# Sound bar



## daddywoofdawg (Jan 2, 2012)

Has anyone built a sound bar?I have looked at them a walmart type stores and thought for the price I bet I could make one cheaper and better sounding.So I'm looking for links or a design.


----------



## Anthony (Oct 5, 2006)

I've seen a few writeups around the internet, but I haven't made one myself.

The true phase-shifting sound bars that try and bounce sound around the room and fool you into thinking you are hearing surround have active processing in them and are much more expensive (and honestly probably not a DIY project). A thin line array center speaker, though, would be doable. Even a compact LCR.

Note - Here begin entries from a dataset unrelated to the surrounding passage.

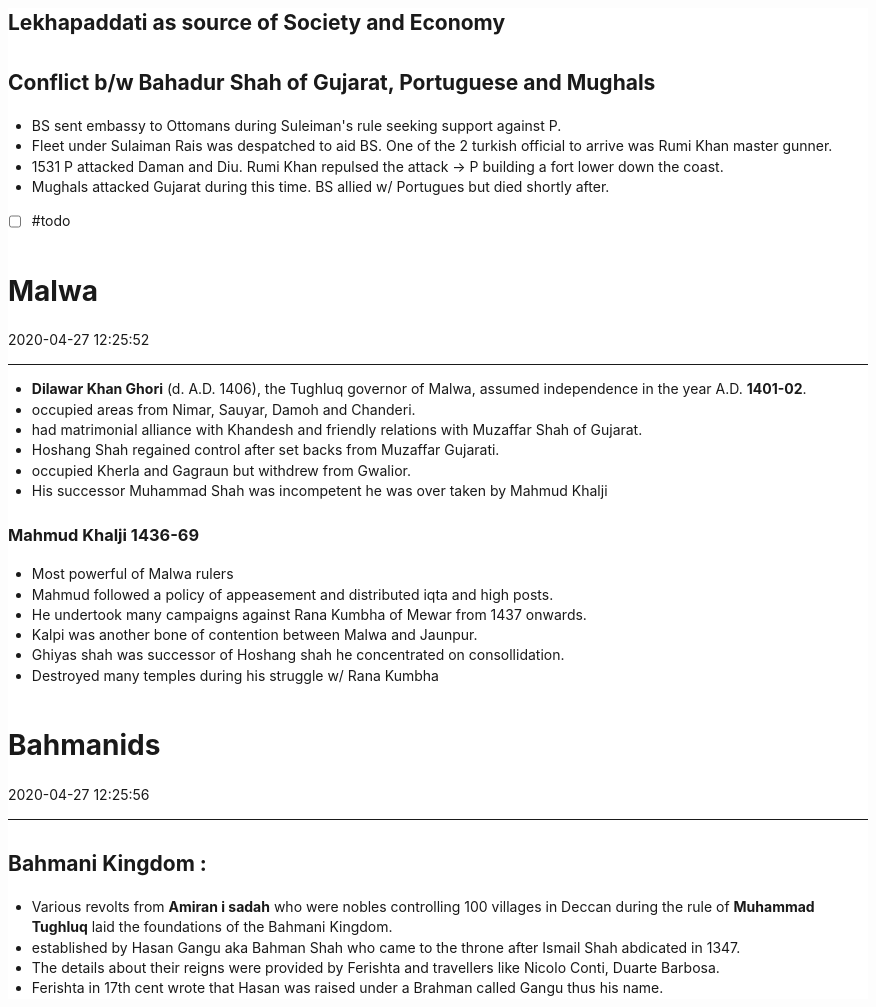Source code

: 
## Lekhapaddati as source of Society and Economy 


## Conflict b/w Bahadur Shah of Gujarat, Portuguese and Mughals
- BS sent embassy to Ottomans during Suleiman's rule seeking support against P.
- Fleet under Sulaiman Rais was despatched to aid BS. One of the 2 turkish official to arrive was Rumi Khan master gunner.
- 1531 P attacked Daman and Diu. Rumi Khan repulsed the attack -> P building a fort lower down the coast.
- Mughals attacked Gujarat during this time. BS allied w/ Portugues but died shortly after.

- [ ] #todo 


# Malwa
2020-04-27 12:25:52
            
---

-   **Dilawar Khan Ghori** (d. A.D. 1406), the Tughluq governor of Malwa, assumed independence in the year A.D. **1401-02**.
-   occupied areas from Nimar, Sauyar, Damoh and Chanderi.
-   had matrimonial alliance with Khandesh and friendly relations with Muzaffar Shah of Gujarat.
-   Hoshang Shah regained control after set backs from Muzaffar Gujarati.
-   occupied Kherla and Gagraun but withdrew from Gwalior.
-   His successor Muhammad Shah was incompetent he was over taken by Mahmud Khalji

### Mahmud Khalji 1436-69
- Most powerful of Malwa rulers  
- Mahmud followed a policy of appeasement and distributed iqta and high posts.
-   He undertook many campaigns against Rana Kumbha of Mewar from 1437 onwards.
-   Kalpi was another bone of contention between Malwa and Jaunpur.
-   Ghiyas shah was successor of Hoshang shah he concentrated on consollidation.
- Destroyed many temples during his struggle w/ Rana Kumbha

# Bahmanids
2020-04-27 12:25:56
            
---

## Bahmani Kingdom :

-   Various revolts from **Amiran i sadah** who were nobles controlling 100 villages in Deccan during the rule of **Muhammad Tughluq** laid the foundations of the Bahmani Kingdom.
-   established by Hasan Gangu aka Bahman Shah who came to the throne after Ismail Shah abdicated in 1347.
-   The details about their reigns were provided by Ferishta and travellers like Nicolo Conti, Duarte Barbosa.
- Ferishta in 17th cent wrote that Hasan was raised under a Brahman called Gangu thus his name.
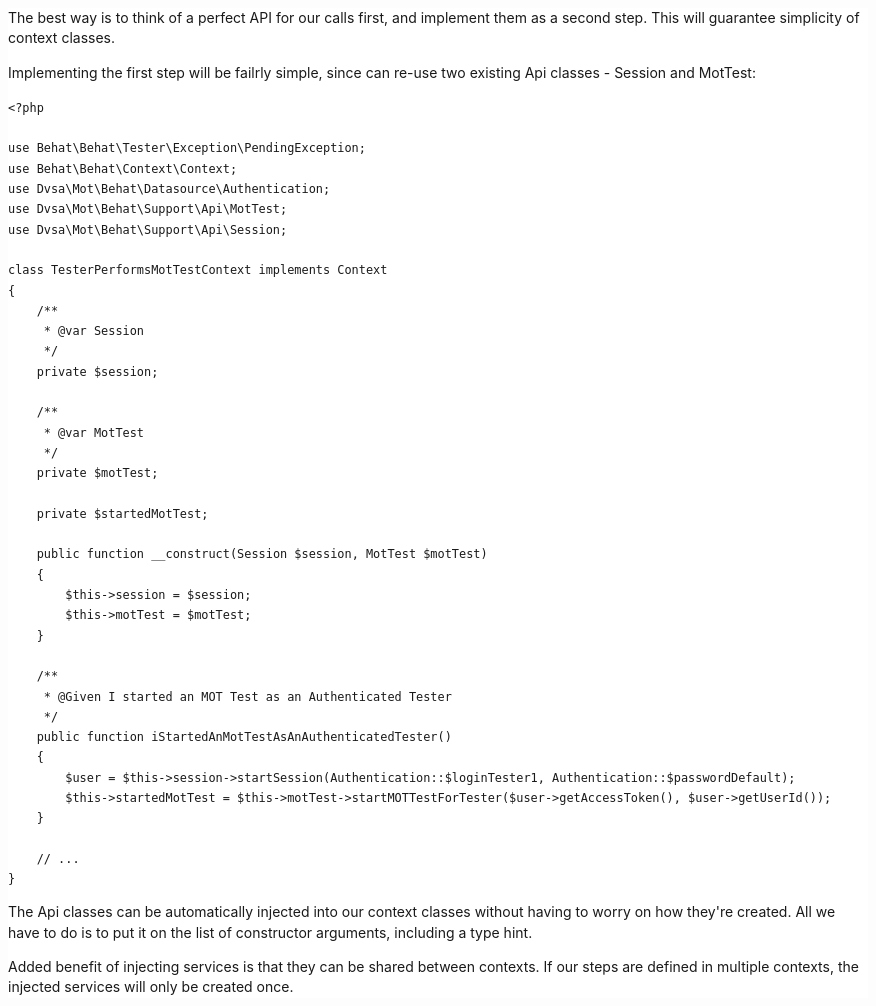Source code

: The best way is to think of a perfect API for our calls first,
and implement them as a second step. This will guarantee simplicity of
context classes.

Implementing the first step will be failrly simple,
since can re-use two existing Api classes - Session and MotTest:

    <?php
    
    use Behat\Behat\Tester\Exception\PendingException;
    use Behat\Behat\Context\Context;
    use Dvsa\Mot\Behat\Datasource\Authentication;
    use Dvsa\Mot\Behat\Support\Api\MotTest;
    use Dvsa\Mot\Behat\Support\Api\Session;
    
    class TesterPerformsMotTestContext implements Context
    {
        /**
         * @var Session
         */
        private $session;
        
        /**
         * @var MotTest
         */
        private $motTest;
        
        private $startedMotTest;
    
        public function __construct(Session $session, MotTest $motTest)
        {
            $this->session = $session;
            $this->motTest = $motTest;
        }
        
        /**
         * @Given I started an MOT Test as an Authenticated Tester
         */
        public function iStartedAnMotTestAsAnAuthenticatedTester()
        {
            $user = $this->session->startSession(Authentication::$loginTester1, Authentication::$passwordDefault);
            $this->startedMotTest = $this->motTest->startMOTTestForTester($user->getAccessToken(), $user->getUserId());
        }
        
        // ...
    }
    
The Api classes can be automatically injected into our context classes
without having to worry on how they're created. All we have to do
is to put it on the list of constructor arguments, including
a type hint.

Added benefit of injecting services is that they can be shared
between contexts. If our steps are defined in multiple contexts,
the injected services will only be created once.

Sadly I didn't find the ones I saw in a quick google search, but they are out there.


----------



## brandon75173 (Dec 13, 2009)

I think it really depends on what you will be happy with as an end result. I agree with Anthony, even a comprehensive L/C/R setup is easy enough to pull off. But the mid/high end shelf units are going to have a leg up in the dynamics department.


----------



## vettett15 (Jul 1, 2009)

It would be heavy overkill but I think if you look up the center channel for the clearwave speakers, he has a center that looks like a sound bar. Might find something over at parts-express or htguide forums.


----------



## JimH (Nov 11, 2011)

A speaker bar (not a sound bar with electronics) is a pretty easy project. Could L&R or L/C/R using a very small 2-way design or just small 3 inch full rangers like Aura NS3, Hi-Vi B3N(or S) or Tang Band W3-881. Here's a design using the Hi-Vi that could be adopted.

http://zaphaudio.com/audio-speaker18.html


----------



## fusseli (May 1, 2007)

Lots of possibilities for a "sound bar" type of project. You'll ahve to be more specific about what size you are imagining the whole thing to be. I will assume that you mean it to include the three front channels (LCR).


----------



## Anthony (Oct 5, 2006)

I'm building 3 of these with the B3N for my informal family room theater:

http://www.zaphaudio.com/audio-speaker18.html

No reason you couldn't make one enclosure with all three speakers. The baffle step compensation would be different, but overall that's a simple crossover mod to make and experiment with.

The only downside is power handling, which will be the downside of any small full range speaker. But for casual listening and movie watching it would be fine (or a small room).


----------